▶ Exercise
Reproduce all of the material below, substituting "field number" for every occurrence of "collector number" and leaving everything else unchanged.

▶ Given records
--------------------------------
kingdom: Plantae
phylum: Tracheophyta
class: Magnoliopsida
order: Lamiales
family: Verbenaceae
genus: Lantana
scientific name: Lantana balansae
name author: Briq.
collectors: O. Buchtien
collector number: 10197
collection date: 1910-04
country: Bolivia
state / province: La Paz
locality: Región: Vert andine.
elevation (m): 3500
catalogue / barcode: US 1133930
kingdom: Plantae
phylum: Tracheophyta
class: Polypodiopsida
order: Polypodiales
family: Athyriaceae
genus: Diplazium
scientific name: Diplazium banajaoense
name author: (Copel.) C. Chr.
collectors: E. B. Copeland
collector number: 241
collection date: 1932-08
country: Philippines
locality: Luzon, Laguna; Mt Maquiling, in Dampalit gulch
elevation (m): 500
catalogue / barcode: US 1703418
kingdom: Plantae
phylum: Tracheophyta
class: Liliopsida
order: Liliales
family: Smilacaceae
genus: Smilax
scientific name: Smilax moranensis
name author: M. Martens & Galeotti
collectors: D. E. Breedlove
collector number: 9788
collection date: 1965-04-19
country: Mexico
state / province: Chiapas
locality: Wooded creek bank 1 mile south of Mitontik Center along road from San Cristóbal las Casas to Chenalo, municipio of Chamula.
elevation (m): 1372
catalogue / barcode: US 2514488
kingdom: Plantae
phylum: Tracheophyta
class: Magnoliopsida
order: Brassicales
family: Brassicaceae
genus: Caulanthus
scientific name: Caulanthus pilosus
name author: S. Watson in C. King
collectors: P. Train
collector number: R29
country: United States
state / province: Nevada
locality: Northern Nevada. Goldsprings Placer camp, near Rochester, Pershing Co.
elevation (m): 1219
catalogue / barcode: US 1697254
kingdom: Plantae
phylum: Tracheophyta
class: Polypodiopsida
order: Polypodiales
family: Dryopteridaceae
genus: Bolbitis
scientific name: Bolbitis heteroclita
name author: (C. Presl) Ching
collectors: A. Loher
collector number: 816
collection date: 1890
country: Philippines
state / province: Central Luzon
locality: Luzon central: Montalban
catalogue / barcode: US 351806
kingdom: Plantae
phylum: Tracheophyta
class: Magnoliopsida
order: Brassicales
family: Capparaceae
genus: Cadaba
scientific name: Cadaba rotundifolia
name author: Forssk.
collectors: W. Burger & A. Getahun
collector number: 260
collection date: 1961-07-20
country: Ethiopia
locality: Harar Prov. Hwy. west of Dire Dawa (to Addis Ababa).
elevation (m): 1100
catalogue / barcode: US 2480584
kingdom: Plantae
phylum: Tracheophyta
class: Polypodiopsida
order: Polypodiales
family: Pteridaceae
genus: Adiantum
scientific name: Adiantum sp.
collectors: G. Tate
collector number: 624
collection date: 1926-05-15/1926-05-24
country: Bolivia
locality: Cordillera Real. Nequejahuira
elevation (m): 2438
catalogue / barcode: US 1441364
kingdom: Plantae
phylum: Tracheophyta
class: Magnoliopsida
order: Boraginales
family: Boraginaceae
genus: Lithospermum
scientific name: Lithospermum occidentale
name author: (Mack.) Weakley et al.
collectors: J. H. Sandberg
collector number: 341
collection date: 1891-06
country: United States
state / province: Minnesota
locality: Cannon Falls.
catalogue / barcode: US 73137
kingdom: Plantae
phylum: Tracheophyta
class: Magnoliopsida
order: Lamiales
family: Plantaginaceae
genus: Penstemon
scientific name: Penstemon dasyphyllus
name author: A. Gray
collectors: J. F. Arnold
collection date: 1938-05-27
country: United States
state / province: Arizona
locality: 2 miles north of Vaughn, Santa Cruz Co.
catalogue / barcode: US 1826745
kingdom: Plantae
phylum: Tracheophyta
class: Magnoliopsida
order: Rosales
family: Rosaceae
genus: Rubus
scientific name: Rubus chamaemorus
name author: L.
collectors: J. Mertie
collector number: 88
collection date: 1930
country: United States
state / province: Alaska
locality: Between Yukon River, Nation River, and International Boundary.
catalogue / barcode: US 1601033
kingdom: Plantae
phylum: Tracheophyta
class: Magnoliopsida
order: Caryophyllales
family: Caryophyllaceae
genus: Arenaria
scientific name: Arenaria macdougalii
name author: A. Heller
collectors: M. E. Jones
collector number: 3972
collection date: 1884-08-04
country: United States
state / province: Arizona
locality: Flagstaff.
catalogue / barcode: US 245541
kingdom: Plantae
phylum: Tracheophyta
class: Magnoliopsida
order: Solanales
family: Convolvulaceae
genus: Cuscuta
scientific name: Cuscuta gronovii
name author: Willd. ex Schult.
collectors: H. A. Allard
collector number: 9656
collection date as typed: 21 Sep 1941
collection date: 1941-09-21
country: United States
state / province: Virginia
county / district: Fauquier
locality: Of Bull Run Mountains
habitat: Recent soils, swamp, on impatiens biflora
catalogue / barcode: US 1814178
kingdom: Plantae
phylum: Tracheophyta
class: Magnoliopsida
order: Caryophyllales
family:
--------------------------------
▶ Answer
kingdom: Plantae
phylum: Tracheophyta
class: Magnoliopsida
order: Lamiales
family: Verbenaceae
genus: Lantana
scientific name: Lantana balansae
name author: Briq.
collectors: O. Buchtien
field number: 10197
collection date: 1910-04
country: Bolivia
state / province: La Paz
locality: Región: Vert andine.
elevation (m): 3500
catalogue / barcode: US 1133930
kingdom: Plantae
phylum: Tracheophyta
class: Polypodiopsida
order: Polypodiales
family: Athyriaceae
genus: Diplazium
scientific name: Diplazium banajaoense
name author: (Copel.) C. Chr.
collectors: E. B. Copeland
field number: 241
collection date: 1932-08
country: Philippines
locality: Luzon, Laguna; Mt Maquiling, in Dampalit gulch
elevation (m): 500
catalogue / barcode: US 1703418
kingdom: Plantae
phylum: Tracheophyta
class: Liliopsida
order: Liliales
family: Smilacaceae
genus: Smilax
scientific name: Smilax moranensis
name author: M. Martens & Galeotti
collectors: D. E. Breedlove
field number: 9788
collection date: 1965-04-19
country: Mexico
state / province: Chiapas
locality: Wooded creek bank 1 mile south of Mitontik Center along road from San Cristóbal las Casas to Chenalo, municipio of Chamula.
elevation (m): 1372
catalogue / barcode: US 2514488
kingdom: Plantae
phylum: Tracheophyta
class: Magnoliopsida
order: Brassicales
family: Brassicaceae
genus: Caulanthus
scientific name: Caulanthus pilosus
name author: S. Watson in C. King
collectors: P. Train
field number: R29
country: United States
state / province: Nevada
locality: Northern Nevada. Goldsprings Placer camp, near Rochester, Pershing Co.
elevation (m): 1219
catalogue / barcode: US 1697254
kingdom: Plantae
phylum: Tracheophyta
class: Polypodiopsida
order: Polypodiales
family: Dryopteridaceae
genus: Bolbitis
scientific name: Bolbitis heteroclita
name author: (C. Presl) Ching
collectors: A. Loher
field number: 816
collection date: 1890
country: Philippines
state / province: Central Luzon
locality: Luzon central: Montalban
catalogue / barcode: US 351806
kingdom: Plantae
phylum: Tracheophyta
class: Magnoliopsida
order: Brassicales
family: Capparaceae
genus: Cadaba
scientific name: Cadaba rotundifolia
name author: Forssk.
collectors: W. Burger & A. Getahun
field number: 260
collection date: 1961-07-20
country: Ethiopia
locality: Harar Prov. Hwy. west of Dire Dawa (to Addis Ababa).
elevation (m): 1100
catalogue / barcode: US 2480584
kingdom: Plantae
phylum: Tracheophyta
class: Polypodiopsida
order: Polypodiales
family: Pteridaceae
genus: Adiantum
scientific name: Adiantum sp.
collectors: G. Tate
field number: 624
collection date: 1926-05-15/1926-05-24
country: Bolivia
locality: Cordillera Real. Nequejahuira
elevation (m): 2438
catalogue / barcode: US 1441364
kingdom: Plantae
phylum: Tracheophyta
class: Magnoliopsida
order: Boraginales
family: Boraginaceae
genus: Lithospermum
scientific name: Lithospermum occidentale
name author: (Mack.) Weakley et al.
collectors: J. H. Sandberg
field number: 341
collection date: 1891-06
country: United States
state / province: Minnesota
locality: Cannon Falls.
catalogue / barcode: US 73137
kingdom: Plantae
phylum: Tracheophyta
class: Magnoliopsida
order: Lamiales
family: Plantaginaceae
genus: Penstemon
scientific name: Penstemon dasyphyllus
name author: A. Gray
collectors: J. F. Arnold
collection date: 1938-05-27
country: United States
state / province: Arizona
locality: 2 miles north of Vaughn, Santa Cruz Co.
catalogue / barcode: US 1826745
kingdom: Plantae
phylum: Tracheophyta
class: Magnoliopsida
order: Rosales
family: Rosaceae
genus: Rubus
scientific name: Rubus chamaemorus
name author: L.
collectors: J. Mertie
field number: 88
collection date: 1930
country: United States
state / province: Alaska
locality: Between Yukon River, Nation River, and International Boundary.
catalogue / barcode: US 1601033
kingdom: Plantae
phylum: Tracheophyta
class: Magnoliopsida
order: Caryophyllales
family: Caryophyllaceae
genus: Arenaria
scientific name: Arenaria macdougalii
name author: A. Heller
collectors: M. E. Jones
field number: 3972
collection date: 1884-08-04
country: United States
state / province: Arizona
locality: Flagstaff.
catalogue / barcode: US 245541
kingdom: Plantae
phylum: Tracheophyta
class: Magnoliopsida
order: Solanales
family: Convolvulaceae
genus: Cuscuta
scientific name: Cuscuta gronovii
name author: Willd. ex Schult.
collectors: H. A. Allard
field number: 9656
collection date as typed: 21 Sep 1941
collection date: 1941-09-21
country: United States
state / province: Virginia
county / district: Fauquier
locality: Of Bull Run Mountains
habitat: Recent soils, swamp, on impatiens biflora
catalogue / barcode: US 1814178
kingdom: Plantae
phylum: Tracheophyta
class: Magnoliopsida
order: Caryophyllales
family:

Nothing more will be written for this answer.